- TASKS TO COMPLETE
a: Name the body parts that the girls' camp passage says the narrator risked having painted by falling asleep.
b: Retype the girls' camp passage word for word, starting at "Well, I succeeded" and ending at "into the wall.".
c: Write a continuation of the girls' camp passage that picks up after its final sentence.

- EXCERPTED TEXT

It didn't take more than a few stories for me to wish that I could shrivel up and crawl into a deep hole. Yet, I had committed to stick to my post in the camp as Man Help, so I couldn't just get up and leave. There wasn't exactly anywhere else in the camp I could go either, out of earshot of the MEMO festival. I quickly decided that the best way to avoid processing the mental images that I was trying not to overhear was to lean back in the lawn chair, close my eyes, and try to fall asleep. I knew full well that sleeping in such a situation meant risking having my lips or eyelids or fingernails painted in girly colors, but at that point I was willing to take that risk (and that's saying something!). If anyone there had asked me at that time what my most embarrassing moment was, I might well have replied, "I'm having it right now."

Well, I succeeded in drifting off, and thus survived girls' camp (without incurring any paint damage, either, though nefarious plots were in the works when I woke up). All that MEMO talk made me think about my most embarrassing moment. I think there's a clear winner, and my wife was there to witness it.

While we were still in college, we had gone for a date one night to see two movies at our local dollar theater. When we entered the first theater, we took an immediate right, and walked down the black-painted hallway until it opened up into the theater. By the time the first show had ended, the previews had already started for the second show. Thus, the black-painted entrance to the second theater was already dark when we walked through the door. So naturally, I made an immediate right, and walked straight into the wall.

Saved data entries
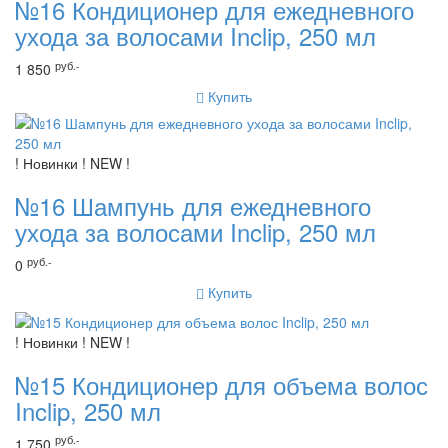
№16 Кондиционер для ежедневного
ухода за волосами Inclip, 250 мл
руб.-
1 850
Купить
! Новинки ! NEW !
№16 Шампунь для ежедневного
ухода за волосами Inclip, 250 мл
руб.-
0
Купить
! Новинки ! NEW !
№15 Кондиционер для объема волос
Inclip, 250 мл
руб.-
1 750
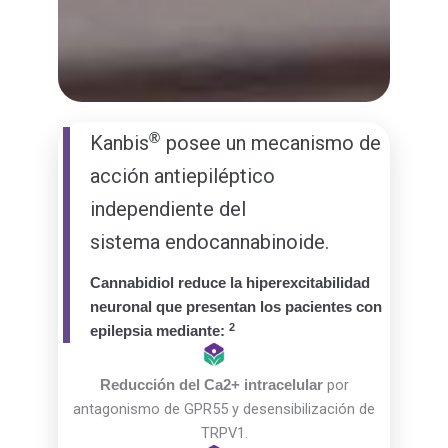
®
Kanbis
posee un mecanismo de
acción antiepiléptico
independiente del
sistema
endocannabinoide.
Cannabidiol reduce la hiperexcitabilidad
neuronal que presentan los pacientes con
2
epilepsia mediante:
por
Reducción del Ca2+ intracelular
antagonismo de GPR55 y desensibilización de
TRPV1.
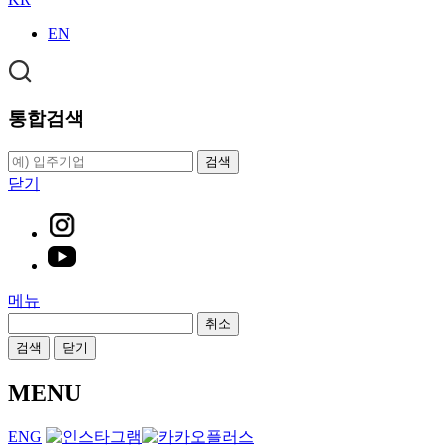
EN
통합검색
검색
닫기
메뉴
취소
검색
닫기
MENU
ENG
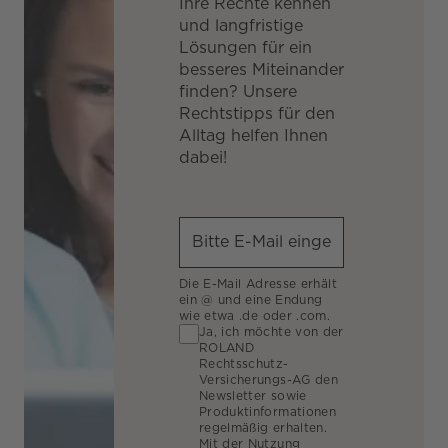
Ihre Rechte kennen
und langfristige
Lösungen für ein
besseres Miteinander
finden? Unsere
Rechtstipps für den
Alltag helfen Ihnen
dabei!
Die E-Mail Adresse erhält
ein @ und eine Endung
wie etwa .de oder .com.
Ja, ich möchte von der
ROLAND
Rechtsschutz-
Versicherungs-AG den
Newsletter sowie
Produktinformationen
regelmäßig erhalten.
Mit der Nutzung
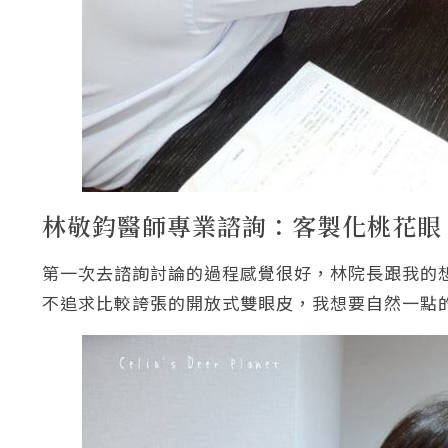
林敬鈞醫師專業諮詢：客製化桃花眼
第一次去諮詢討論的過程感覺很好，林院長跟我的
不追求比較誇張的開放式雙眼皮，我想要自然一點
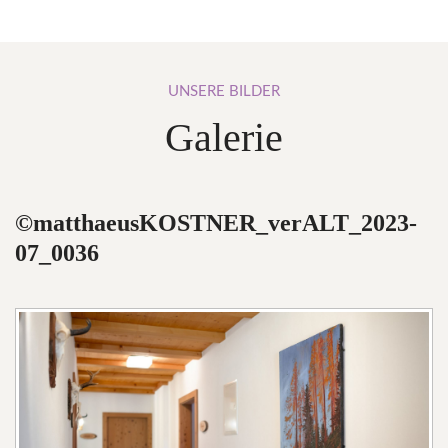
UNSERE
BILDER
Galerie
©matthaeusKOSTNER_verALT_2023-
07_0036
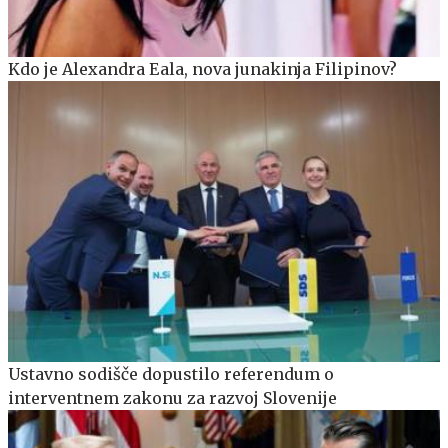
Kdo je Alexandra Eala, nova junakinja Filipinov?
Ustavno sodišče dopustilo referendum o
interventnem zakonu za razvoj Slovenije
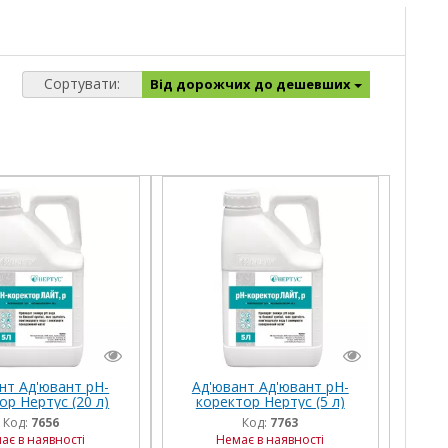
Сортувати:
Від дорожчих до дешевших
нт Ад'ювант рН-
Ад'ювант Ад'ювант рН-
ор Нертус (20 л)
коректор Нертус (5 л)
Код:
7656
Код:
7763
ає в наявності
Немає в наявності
--
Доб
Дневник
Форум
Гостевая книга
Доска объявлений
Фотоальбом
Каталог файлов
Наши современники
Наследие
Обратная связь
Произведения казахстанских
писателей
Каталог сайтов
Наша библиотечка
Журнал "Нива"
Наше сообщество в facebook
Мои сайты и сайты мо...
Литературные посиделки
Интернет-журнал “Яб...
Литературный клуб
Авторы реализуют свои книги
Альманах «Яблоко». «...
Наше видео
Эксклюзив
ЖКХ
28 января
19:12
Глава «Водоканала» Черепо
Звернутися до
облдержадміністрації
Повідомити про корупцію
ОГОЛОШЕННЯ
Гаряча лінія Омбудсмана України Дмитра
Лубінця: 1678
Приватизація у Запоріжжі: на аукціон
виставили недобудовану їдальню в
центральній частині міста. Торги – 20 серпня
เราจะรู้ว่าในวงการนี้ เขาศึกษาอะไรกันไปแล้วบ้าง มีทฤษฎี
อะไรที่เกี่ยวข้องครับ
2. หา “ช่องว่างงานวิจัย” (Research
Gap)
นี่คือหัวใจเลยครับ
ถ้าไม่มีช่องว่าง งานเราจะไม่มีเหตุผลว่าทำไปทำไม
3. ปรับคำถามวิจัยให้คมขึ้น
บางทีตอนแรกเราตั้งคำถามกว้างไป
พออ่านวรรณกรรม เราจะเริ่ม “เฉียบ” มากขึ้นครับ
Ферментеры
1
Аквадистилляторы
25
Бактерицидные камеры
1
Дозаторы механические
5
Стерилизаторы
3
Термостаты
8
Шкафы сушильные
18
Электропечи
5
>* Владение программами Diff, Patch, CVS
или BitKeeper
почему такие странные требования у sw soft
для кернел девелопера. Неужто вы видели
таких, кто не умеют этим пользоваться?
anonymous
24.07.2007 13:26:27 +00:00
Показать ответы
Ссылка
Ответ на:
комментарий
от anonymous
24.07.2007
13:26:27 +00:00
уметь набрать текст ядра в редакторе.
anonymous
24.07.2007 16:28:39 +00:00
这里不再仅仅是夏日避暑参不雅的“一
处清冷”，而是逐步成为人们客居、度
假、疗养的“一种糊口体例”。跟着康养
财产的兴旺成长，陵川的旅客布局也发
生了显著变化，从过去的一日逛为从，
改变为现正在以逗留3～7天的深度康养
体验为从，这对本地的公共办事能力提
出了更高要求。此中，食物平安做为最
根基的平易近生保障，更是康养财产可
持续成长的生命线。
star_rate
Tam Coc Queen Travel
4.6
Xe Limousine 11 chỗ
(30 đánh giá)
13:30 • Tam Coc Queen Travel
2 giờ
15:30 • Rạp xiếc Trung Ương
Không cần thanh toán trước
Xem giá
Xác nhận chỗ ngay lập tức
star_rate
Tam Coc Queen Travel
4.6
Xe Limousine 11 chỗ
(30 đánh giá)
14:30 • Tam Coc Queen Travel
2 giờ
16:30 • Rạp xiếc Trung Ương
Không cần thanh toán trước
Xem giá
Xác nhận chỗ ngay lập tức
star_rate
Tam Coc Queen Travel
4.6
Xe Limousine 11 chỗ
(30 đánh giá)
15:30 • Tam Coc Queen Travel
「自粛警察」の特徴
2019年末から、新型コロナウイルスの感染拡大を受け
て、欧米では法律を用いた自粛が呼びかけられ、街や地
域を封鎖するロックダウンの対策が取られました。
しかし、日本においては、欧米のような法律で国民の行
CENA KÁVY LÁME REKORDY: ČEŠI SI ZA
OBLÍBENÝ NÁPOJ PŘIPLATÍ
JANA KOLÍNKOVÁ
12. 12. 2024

- OUTPUTS IN ORDER
a: lips, eyelids, fingernails

b:
Well, I succeeded in drifting off, and thus survived girls' camp (without incurring any paint damage, either, though nefarious plots were in the works when I woke up). All that MEMO talk made me think about my most embarrassing moment. I think there's a clear winner, and my wife was there to witness it.

While we were still in college, we had gone for a date one night to see two movies at our local dollar theater. When we entered the first theater, we took an immediate right, and walked down the black-painted hallway until it opened up into the theater. By the time the first show had ended, the previews had already started for the second show. Thus, the black-painted entrance to the second theater was already dark when we walked through the door. So naturally, I made an immediate right, and walked straight into the wall.

c:
My velocity was such that I made solid contact simultaneously with my face, arms, and knees. With the resulting flailing of my limbs, I collapsed completely and managed to take down a large metal trash can in the process. This, of course, provided the appropriate auditory fanfare, a giant gong sound to alert the whole theater to the presence of the guy who, exhibiting the intelligence of Tartar Sauce, had just pasted himself squarely into a wall.

I have to admit that I felt so dumb immediately afterwards that I would have been embarrassed even if I were the only person to have witnessed my fall. My wife and I both got a good laugh out of the situation at the time, and we chuckle now whenever we remember it. But as I have thought about this story, I have noticed something interesting in my memory of it: I felt a little self-imposed shame at the time, but I can honestly say that I never felt ashamed because of my wife being there. For some reason, I'm almost glad that she was there to witness me crashing and burning in all my glory, so we can share the laughs together now.

I think the reason why I feel this way is because of the way she treats me. I don't have to worry about impressing her; she loves me. I don't have to worry about saying the right thing around her; she loves me. I don't have to worry about meeting any artificial expectations; she loves me. I don't even have to worry about whether I look dumb, or crash into a wall and take out a garbage can in front of her; she always loves me.

In short, she knows and loves me better than anyone else on earth, for the depth of our relationship reaches to the unembellished, honest, naked core of my heart. I can't hide anything from her. She knows my weaknesses, my fears, my failures, and my faults, but never holds them against me. Sometimes I think she may even love me better than I love myself. With such unconditional love buoying me up, there is really no room for shame, as far as my wife is concerned.

I think such unconditional love is just what the author of Genesis had in mind when speaking of Adam and Eve: "And they were both naked, the man and his wife, and were not ashamed" (Genesis 2:25).

Not ashamed, because of love. That's the kind of naked that will never become a most embarrassing moment.